TASK TO COMPLETE =>
When you copy from the entries that follow, take only the lines from the one with "Frei Deodato, 230" down to the one with "ide und Buchautorin", keeping both ends and dropping every picture.

-- Opening Marker --

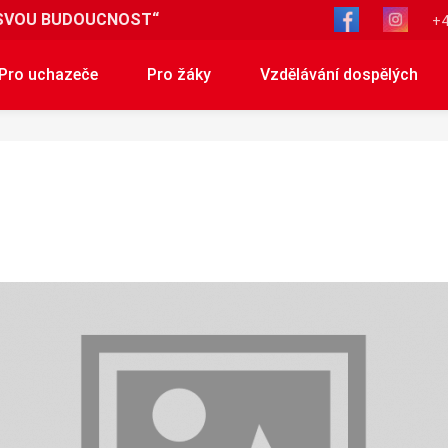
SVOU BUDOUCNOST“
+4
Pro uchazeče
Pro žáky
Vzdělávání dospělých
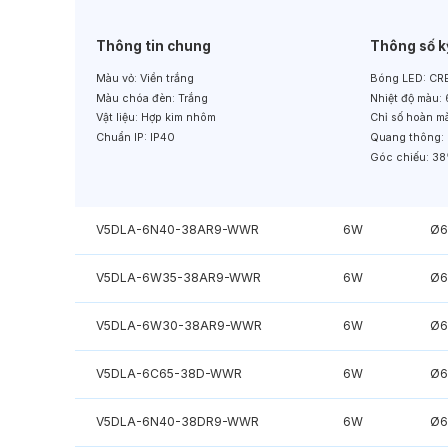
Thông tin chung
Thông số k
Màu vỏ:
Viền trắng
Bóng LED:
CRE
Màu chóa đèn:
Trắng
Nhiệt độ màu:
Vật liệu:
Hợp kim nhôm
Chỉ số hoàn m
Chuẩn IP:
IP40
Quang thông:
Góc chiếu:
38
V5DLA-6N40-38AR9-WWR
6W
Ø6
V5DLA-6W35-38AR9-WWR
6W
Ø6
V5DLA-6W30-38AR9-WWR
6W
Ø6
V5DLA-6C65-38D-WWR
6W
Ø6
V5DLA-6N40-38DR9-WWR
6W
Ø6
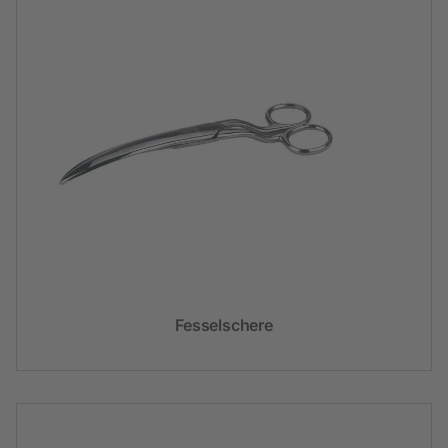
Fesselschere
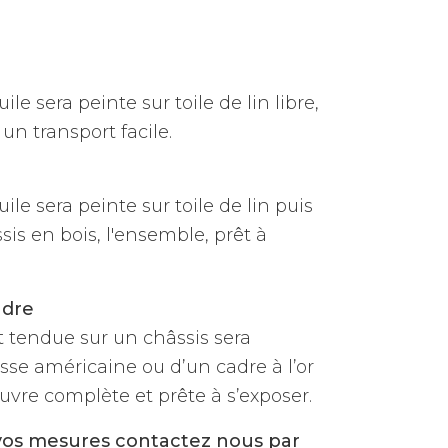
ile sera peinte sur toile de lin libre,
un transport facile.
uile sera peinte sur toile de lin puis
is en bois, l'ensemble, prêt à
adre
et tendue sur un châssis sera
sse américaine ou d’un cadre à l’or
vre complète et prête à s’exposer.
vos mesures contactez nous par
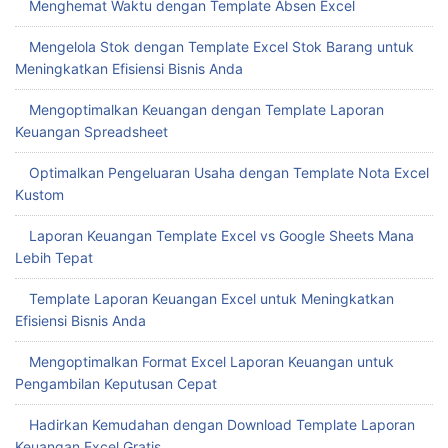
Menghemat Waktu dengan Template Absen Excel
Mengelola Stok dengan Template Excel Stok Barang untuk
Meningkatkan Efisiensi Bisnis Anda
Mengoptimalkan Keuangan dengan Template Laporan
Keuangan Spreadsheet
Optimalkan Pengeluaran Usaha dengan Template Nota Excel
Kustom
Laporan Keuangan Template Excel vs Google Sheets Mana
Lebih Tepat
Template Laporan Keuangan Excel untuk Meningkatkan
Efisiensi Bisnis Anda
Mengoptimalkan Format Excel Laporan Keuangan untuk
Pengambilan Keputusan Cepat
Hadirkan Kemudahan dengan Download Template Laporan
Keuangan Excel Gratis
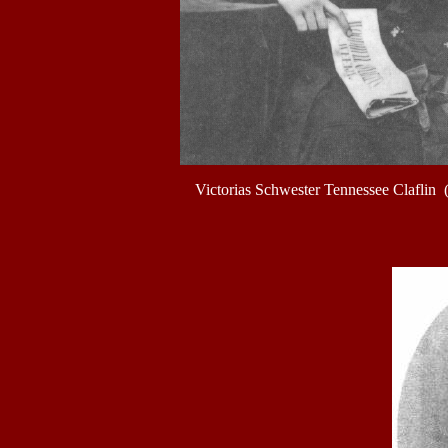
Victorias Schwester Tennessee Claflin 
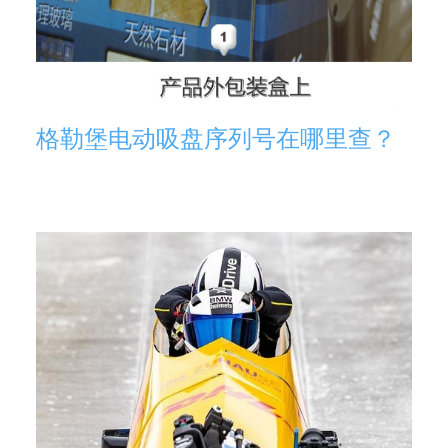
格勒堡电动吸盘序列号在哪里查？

-- Closing Marker --
-- Opening Marker --

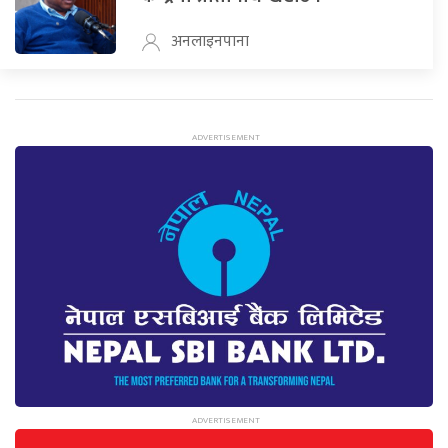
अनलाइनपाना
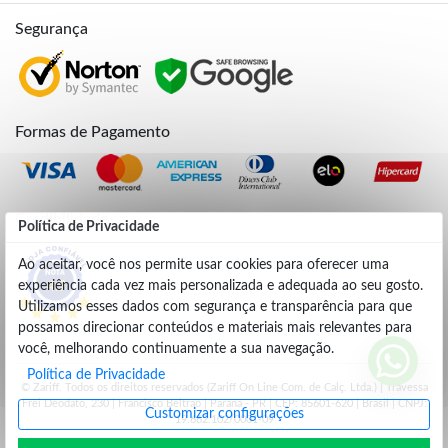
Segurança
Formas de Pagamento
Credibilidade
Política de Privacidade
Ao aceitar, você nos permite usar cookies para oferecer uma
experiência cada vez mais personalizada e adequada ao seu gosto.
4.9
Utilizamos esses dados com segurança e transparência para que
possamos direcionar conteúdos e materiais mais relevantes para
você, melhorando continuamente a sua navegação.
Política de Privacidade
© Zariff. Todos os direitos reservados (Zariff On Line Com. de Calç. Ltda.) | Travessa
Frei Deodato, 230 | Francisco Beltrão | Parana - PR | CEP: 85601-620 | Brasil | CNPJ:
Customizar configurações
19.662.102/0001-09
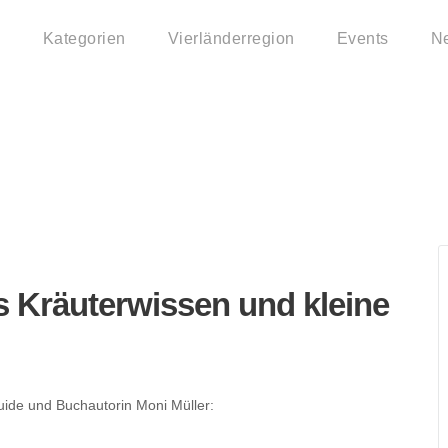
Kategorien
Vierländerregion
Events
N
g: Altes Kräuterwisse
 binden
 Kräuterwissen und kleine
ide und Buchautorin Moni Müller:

-- Closing Marker --
-- Opening Marker --

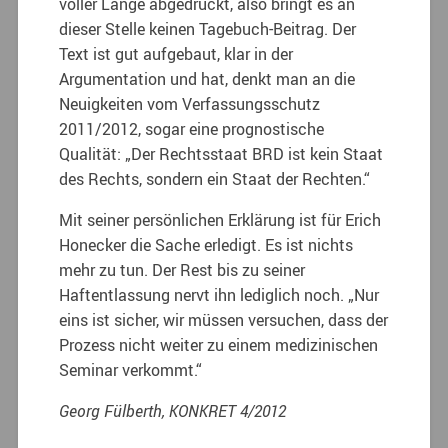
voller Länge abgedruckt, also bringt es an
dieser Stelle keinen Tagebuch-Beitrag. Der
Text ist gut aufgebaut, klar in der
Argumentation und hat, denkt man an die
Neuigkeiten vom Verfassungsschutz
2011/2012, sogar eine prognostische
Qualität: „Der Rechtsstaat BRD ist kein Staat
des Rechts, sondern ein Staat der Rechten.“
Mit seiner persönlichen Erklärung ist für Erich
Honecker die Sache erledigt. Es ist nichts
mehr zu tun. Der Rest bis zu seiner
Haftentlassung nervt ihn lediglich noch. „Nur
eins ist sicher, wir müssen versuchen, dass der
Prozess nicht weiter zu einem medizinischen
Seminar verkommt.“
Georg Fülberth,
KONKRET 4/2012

-- Closing Marker --

SOLUTION FOR THIS EXERCISE =>
Frei Deodato, 230 | Francisco Beltrão | Parana - PR | CEP: 85601-620 | Brasil | CNPJ:
Customizar configurações
19.662.102/0001-09
Kategorien
Vierländerregion
Events
N
g: Altes Kräuterwisse
 binden
 Kräuterwissen und kleine
ide und Buchautorin Moni Müller:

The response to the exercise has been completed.